Later Wednesday night, the vice president-elect told reporters as he was leaving Johnson's office that they had "a productive conversation" but said Republicans are still "in the middle" of negotiations.
"But I think we will be able to solve some problems here, and we will keep working on it," Vance said.
The avalanche Trump prompted on Wednesday afternoon by coming out against Johnson's spending plan at the last minute suggests that Trump's second term could be riddled with the same chaotic governing style he exhibited in his first, even though Republicans will control both chambers of Congress next year.
Johnson and his leadership team now have no obvious path forward, according to multiple GOP sources. It's a remarkable reversal from just hours earlier, when members of Johnson's leadership team were feeling mostly positive about how the bill would land among the GOP, many of those same sources said.
But that support quickly cratered by Wednesday afternoon, as key Trump ally Elon Musk suggested that Republicans who supported the deal should be primaried. One House GOP source described the plan as "collapsing" in the wake of Musk's posts, driving a surge of calls to members' offices.

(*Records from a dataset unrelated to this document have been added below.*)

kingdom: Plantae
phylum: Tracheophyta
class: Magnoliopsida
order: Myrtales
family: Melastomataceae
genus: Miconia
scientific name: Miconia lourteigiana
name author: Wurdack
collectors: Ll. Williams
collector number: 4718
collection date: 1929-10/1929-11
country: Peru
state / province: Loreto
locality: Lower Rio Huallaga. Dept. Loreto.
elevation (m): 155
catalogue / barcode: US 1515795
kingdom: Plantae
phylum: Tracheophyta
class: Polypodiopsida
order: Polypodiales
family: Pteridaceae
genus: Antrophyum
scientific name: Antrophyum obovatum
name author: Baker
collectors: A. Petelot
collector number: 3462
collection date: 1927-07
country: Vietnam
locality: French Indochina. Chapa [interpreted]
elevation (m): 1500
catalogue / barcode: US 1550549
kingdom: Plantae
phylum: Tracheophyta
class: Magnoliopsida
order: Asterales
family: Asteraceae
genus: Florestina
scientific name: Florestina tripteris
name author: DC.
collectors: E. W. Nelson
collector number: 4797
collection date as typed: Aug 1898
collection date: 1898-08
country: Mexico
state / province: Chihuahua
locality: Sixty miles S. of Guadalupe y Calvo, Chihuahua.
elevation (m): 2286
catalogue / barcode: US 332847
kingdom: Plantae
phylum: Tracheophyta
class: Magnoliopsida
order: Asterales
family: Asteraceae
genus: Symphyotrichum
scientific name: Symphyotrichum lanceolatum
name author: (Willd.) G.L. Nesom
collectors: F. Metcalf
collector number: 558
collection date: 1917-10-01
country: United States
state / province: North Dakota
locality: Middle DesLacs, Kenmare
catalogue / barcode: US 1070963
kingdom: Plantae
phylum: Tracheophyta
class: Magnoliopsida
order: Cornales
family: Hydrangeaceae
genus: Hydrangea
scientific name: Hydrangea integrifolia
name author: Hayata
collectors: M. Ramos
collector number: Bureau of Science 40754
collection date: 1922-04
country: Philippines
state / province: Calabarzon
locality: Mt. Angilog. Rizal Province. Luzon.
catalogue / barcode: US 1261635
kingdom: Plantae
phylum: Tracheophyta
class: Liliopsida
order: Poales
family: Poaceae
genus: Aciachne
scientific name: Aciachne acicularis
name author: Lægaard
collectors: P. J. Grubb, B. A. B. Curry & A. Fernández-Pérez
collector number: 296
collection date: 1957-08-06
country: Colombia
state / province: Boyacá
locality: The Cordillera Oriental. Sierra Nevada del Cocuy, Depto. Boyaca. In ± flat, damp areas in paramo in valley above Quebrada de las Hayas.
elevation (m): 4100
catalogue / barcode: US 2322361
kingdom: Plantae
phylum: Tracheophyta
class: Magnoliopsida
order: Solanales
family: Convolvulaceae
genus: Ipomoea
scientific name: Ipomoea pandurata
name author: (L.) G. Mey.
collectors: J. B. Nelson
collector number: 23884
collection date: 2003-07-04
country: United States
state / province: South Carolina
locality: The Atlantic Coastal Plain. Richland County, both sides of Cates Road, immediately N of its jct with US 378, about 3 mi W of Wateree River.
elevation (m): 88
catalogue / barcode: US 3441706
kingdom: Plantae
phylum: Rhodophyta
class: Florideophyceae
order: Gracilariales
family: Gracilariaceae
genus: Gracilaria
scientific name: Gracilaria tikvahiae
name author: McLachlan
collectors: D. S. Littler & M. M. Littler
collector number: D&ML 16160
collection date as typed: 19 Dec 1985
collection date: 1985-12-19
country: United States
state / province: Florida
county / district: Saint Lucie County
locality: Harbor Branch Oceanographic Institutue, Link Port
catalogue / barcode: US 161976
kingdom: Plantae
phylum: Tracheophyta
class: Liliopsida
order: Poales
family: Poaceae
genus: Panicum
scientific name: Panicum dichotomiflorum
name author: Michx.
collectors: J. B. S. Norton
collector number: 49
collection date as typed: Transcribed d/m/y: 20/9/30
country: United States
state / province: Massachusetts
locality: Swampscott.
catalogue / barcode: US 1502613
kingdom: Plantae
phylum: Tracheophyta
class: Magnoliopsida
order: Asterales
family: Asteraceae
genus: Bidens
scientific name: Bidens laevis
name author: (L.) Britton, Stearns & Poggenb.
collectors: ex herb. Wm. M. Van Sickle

"All these things that we didn't even know were on the table, that are suddenly in this — and then we get potentially less than 24 hours to vote on it," Republican Rep. Michael Cloud of Texas told CNN. "This is everything that's wrong with Washington and everything we promised we would not support."
While many of the GOP members sought that disaster and farmer assistance, many conservatives were also livid that Johnson had allowed such a large package to be rushed through at the end of the year.
Once Musk pressured Republicans to vote against the bill, support for the package started to crumble, even as lawmakers seemed to hold their ground publicly.
"We will see the new power of Elon," said GOP Rep. Byron Donalds of Florida, who is against the spending bill and hopes Musk's pressure campaign sways his colleagues.
One moderate GOP Rep. Don Bacon of Nebraska, who supports the package, told CNN that Musk was "premature" for coming out against it so quickly when there are a lot of Republican "wins" tucked in.
"He should have gotten the facts," Bacon added.
Republican Rep. Robert Aderholt of Alabama, a senior member of the House Appropriations Committee, said it would be "very difficult" to pass a debt limit measure before Friday's deadline but said if Trump wants it, "I think we should maybe look at it."
"It's complicated enough without that," House Armed Services Chair Mike Rogers said of tying the two together.
Republicans in the Senate similarly pushed back on the likelihood of getting a new bill through.
GOP Sen. Mike Rounds of South Dakota added a dose of skepticism to the move, telling CNN, "I'm open to ideas on it, but I'm not sure how we do that."
Maine Sen. Susan Collins, the incoming chair of the Senate Appropriations Committee, said she was surprised by Trump's debt ceiling demand, saying, "I don't know his rational," and throwing up her hands when asked if making such an add was realistic.
As Collins was walking with reporters, she passed outgoing Senate Republican Leader Mitch McConnell, who quipped, "Oh, this is the way it's going to be next year."
The debt ceiling, which was suspended by the bipartisan Fiscal Responsibility Act in June 2023, will return on January 2. The Treasury Department will then have to use the cash it has on hand, as well as so-called extraordinary measures, to continue paying the nation's bills on time and in full.
The 2023 deal took months to craft and brought the nation uncomfortably close to its first-ever default, which would have unleashed global economic chaos and had major consequences on many Americans' finances.
Established by Congress, the debt ceiling is the maximum amount the federal government can borrow to finance obligations that lawmakers and presidents have already approved. Treasury needs to borrow to pay the bills since the US spends more than it collects in revenue, resulting in a budget deficit.